Şehrin en eski adı olan Mazaka, Roma devrine kadar devam etmiş; Roma devrinde şehre imparator şehri anlamında Kaisareia adı verilmiş; bu isim Araplarca Kaysariya şeklinde kullanılmıştır. Türkler Anadolu’yu fethettikten sonra Şehre Kayseriye adını vermişler ve bu ad, Cumhuriyet dönemiyle birlikte Kayseri şeklini almıştır.
Kayseri, her köşesi değişik uygarlıkların kalıntılarının birbiriyle kucaklaştığı Anadolu’nun en köklü ve en eski yerleşim alanlarından biridir.

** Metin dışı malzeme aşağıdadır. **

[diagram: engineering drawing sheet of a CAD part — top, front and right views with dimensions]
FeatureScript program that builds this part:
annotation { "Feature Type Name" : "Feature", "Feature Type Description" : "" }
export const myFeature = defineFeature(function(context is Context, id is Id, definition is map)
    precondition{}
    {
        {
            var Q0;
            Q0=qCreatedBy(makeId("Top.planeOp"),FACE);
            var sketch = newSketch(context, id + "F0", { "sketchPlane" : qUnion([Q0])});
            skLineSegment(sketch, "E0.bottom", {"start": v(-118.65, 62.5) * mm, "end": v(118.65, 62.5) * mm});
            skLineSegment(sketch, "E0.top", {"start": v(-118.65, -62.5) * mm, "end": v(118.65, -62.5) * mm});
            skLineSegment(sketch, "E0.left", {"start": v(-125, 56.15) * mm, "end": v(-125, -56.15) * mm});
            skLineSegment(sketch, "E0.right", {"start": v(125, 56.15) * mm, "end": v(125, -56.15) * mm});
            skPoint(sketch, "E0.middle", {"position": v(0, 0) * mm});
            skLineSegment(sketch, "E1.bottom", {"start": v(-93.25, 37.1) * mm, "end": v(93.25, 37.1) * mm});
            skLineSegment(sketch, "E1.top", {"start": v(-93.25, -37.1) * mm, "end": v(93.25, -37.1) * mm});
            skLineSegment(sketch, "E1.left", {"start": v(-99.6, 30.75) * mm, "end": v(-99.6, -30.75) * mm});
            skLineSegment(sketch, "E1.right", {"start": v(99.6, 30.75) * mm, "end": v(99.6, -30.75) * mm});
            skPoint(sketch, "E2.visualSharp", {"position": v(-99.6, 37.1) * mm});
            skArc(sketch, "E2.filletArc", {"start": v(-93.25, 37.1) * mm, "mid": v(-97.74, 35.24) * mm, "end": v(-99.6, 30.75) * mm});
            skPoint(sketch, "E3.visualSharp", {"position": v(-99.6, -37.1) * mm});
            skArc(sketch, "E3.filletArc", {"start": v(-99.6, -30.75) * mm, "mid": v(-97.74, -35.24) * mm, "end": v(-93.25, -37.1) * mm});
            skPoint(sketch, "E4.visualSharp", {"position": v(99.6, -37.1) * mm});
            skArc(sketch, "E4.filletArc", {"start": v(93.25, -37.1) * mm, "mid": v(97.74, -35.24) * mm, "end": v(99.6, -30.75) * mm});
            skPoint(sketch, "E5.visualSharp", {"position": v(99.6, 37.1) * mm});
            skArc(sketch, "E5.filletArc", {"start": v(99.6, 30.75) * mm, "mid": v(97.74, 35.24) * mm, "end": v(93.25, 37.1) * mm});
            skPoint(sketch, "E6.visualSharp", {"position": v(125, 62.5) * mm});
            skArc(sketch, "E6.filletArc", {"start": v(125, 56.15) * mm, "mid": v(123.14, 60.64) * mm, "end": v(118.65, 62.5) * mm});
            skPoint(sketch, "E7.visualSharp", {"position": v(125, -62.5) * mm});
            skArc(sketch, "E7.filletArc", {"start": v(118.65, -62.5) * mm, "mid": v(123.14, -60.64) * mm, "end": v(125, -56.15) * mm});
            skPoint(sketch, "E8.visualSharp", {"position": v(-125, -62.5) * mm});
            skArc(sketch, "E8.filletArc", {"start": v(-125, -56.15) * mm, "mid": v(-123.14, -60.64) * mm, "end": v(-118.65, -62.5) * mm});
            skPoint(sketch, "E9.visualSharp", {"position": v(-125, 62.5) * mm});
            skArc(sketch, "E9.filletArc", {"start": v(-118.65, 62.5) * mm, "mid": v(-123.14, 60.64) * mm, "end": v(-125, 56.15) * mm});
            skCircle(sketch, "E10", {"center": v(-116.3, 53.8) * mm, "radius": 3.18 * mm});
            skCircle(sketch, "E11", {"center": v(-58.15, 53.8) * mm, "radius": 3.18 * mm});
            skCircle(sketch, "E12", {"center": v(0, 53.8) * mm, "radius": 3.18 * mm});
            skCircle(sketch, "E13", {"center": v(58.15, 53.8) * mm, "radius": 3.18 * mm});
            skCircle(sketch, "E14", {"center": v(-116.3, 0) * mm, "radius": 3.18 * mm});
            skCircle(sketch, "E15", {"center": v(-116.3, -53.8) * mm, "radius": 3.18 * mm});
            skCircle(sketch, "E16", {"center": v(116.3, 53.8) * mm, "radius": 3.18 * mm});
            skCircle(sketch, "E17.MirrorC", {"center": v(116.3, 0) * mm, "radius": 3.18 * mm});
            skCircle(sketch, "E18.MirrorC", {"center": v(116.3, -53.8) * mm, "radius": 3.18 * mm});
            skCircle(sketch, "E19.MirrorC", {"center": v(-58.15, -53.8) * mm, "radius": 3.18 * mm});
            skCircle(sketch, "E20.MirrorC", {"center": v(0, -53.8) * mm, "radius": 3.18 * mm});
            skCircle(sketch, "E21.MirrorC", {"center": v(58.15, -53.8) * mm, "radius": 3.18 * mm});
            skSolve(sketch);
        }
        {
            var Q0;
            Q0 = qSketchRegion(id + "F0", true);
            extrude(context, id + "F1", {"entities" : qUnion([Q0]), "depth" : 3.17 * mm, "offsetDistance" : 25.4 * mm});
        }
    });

Doğu tarihçilerine göre ; Orta Anadolu’ya yayılmaya başlayan Türkler Afşin Bey komutasında, 1067 tarihlerinde Kayseri’yi fethettiler. Kayseri ili, Milli Mücadele Dönemi’nde Develi’ye bağlı Taşçı (Bakırdağ) Bucağı dışında işgal görmemiştir. Fransızlar’ın koruması altındaki ayrılıkçı Ermeni’lerce gerçekleştirilen Bakırdağ işgali de bölgeyi etkileme olanağı bulmadan, kısa süre içinde son bulmuştur.

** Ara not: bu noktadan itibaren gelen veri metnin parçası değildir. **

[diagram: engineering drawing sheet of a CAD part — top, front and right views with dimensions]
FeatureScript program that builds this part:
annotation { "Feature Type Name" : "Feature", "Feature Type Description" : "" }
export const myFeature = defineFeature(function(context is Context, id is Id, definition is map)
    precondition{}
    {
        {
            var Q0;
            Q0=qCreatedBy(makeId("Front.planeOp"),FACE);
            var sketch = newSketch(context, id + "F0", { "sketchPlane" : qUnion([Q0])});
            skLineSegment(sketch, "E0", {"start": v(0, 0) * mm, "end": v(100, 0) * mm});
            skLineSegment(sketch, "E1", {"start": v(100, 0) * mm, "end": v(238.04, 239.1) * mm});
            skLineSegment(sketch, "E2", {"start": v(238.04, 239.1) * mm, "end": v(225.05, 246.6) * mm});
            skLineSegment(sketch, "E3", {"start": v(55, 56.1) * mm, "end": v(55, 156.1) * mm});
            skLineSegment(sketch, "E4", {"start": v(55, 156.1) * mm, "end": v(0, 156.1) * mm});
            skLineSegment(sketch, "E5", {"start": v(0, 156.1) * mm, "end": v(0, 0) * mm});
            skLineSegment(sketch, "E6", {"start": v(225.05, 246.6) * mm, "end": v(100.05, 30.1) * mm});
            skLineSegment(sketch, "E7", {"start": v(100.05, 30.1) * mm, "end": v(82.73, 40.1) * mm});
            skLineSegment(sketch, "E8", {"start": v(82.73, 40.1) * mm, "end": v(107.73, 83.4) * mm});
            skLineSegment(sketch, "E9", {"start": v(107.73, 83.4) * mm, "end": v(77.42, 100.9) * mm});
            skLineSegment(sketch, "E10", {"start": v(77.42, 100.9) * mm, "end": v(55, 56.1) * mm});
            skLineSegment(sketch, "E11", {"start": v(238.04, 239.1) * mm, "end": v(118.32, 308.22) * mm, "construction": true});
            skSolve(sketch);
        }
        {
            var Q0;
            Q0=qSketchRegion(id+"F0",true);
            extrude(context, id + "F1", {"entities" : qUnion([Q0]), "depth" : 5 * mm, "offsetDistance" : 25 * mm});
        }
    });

Kayseri, Cumhuriyetle birlikte 1924 Anayasası gereği vilayet oldu. Merkezdeki Fonksiyonel Farklılaşmalar, Yapısal Değişim Ve Mekansal Kaynaklar 1950-1960 arasında özel sektör tarafından bir çok sanayi tesisinin temelinin atıldığını ve faaliyete geçtiğini görüyoruz. Özel sektör tarafından 1950’lerin başında kurulan büyük ölçekli Birlik Mensucat Fabrikası ile Orta Anadolu Mensucat Fabrikası ve yarı kamu nitelikli Şeker Fabrikası (1955) bu dönemin önemli eserleridir. 1950’den sonra Kayseri sanayisinde özel sektörün ağırlığı giderek artı. 2000’li yılların başında Kayseri sanayisi iç ve dış piyasalara açıldıkça markalaşma olgusunun da gündeme geldiğini görmekteyiz. Kayseri, sürekli “girişimci” yetiştiren bir ildir ve bu özelliği ile de başta geliyor.